Summary
As non-response rates continue to increase every year, there is growing concern about the representativeness of surveys. Andrew Mercer, Senior Research Methodologist at the Pew Research Center, studied the topic and shared his learnings and identified best practices to increase representativeness:
- No sampling method or data collection process guarantees representativeness.
- It’s more helpful to think in terms of models. A model is just the assumptions you’re making about how your sample relates to the larger population. This can be complex statistical procedures, but also may involve weighting or quotas.
- Doing nothing also relies on a model, but it’s a model that assumes there are no differences between the sample and the population.
- The key question is whether or not modeling assumptions are justified.

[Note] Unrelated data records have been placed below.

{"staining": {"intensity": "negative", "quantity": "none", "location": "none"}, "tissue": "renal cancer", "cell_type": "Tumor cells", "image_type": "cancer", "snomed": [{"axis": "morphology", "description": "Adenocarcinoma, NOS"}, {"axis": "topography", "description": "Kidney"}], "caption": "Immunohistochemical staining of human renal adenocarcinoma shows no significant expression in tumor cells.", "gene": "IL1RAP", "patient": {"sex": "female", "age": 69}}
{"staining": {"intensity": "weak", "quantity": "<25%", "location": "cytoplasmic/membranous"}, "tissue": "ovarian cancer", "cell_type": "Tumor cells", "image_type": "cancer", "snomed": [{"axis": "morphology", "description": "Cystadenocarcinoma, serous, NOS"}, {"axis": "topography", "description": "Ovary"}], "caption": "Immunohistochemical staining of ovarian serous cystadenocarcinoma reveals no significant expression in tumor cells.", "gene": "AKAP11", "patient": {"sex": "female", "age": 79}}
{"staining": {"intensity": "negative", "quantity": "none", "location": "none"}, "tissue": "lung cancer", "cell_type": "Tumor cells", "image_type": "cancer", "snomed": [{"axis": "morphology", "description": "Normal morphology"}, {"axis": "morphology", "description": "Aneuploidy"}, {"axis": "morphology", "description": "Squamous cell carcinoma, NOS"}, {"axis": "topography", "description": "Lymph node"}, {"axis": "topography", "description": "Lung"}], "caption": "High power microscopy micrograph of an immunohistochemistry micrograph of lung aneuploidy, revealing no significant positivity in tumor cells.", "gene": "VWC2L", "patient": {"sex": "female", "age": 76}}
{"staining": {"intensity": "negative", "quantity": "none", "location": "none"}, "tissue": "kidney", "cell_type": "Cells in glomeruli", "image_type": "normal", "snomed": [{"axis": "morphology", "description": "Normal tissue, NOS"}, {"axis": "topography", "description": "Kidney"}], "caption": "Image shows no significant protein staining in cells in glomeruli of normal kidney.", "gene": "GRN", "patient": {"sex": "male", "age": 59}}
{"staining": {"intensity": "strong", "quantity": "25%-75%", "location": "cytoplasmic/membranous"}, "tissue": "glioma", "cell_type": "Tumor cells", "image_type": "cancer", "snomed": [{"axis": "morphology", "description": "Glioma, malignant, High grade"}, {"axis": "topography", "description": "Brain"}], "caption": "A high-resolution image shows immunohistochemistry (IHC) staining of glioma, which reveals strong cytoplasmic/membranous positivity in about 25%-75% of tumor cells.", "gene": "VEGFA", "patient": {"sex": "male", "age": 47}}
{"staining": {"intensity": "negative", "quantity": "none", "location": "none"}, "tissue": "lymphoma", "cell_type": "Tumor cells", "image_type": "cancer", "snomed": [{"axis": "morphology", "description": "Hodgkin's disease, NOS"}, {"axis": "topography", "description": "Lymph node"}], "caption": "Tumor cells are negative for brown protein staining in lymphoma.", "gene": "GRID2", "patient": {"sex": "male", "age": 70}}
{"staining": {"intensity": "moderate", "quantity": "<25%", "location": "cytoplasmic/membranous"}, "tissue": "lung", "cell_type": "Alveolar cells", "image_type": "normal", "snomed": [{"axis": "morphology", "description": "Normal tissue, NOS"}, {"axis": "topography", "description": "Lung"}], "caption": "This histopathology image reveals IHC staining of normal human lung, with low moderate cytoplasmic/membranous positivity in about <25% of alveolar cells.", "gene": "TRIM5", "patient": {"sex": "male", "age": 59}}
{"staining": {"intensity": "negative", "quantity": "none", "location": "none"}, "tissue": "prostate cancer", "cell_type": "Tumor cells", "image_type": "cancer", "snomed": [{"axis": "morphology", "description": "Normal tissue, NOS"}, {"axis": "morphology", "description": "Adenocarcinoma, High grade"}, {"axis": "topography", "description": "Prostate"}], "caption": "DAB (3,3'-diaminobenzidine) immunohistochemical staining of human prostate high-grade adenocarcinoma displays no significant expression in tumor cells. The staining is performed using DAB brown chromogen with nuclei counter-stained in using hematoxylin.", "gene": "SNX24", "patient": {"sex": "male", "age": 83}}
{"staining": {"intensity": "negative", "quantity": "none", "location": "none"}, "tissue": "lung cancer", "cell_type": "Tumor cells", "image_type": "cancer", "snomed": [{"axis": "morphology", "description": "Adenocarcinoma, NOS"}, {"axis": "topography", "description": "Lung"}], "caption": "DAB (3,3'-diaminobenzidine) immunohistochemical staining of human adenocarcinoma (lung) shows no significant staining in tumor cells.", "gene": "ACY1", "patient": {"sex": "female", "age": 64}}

- Assumptions should be based on the identified and measured variables needed to predict: either the probability that someone in the population would take the survey or the outcome variable that you are trying to study; how those variables are distributed in the population; and not missing unique segments of the population. These apply to random sampling, weighting, quotas, sample matching, Bayesian hierarchical models, and every other way to generalize from sample to population.
Key takeaways:
- Think through your modeling assumptions before collecting data, particularly identifying confounding variables.
- Complex statistical procedures will only fix your problems if you have the necessary variables and knowledge of the population and research subject.
- Methods that are broadly applicable are valuable, but no methods are universal.
- Polling errors are inevitable. Use them to improve future research.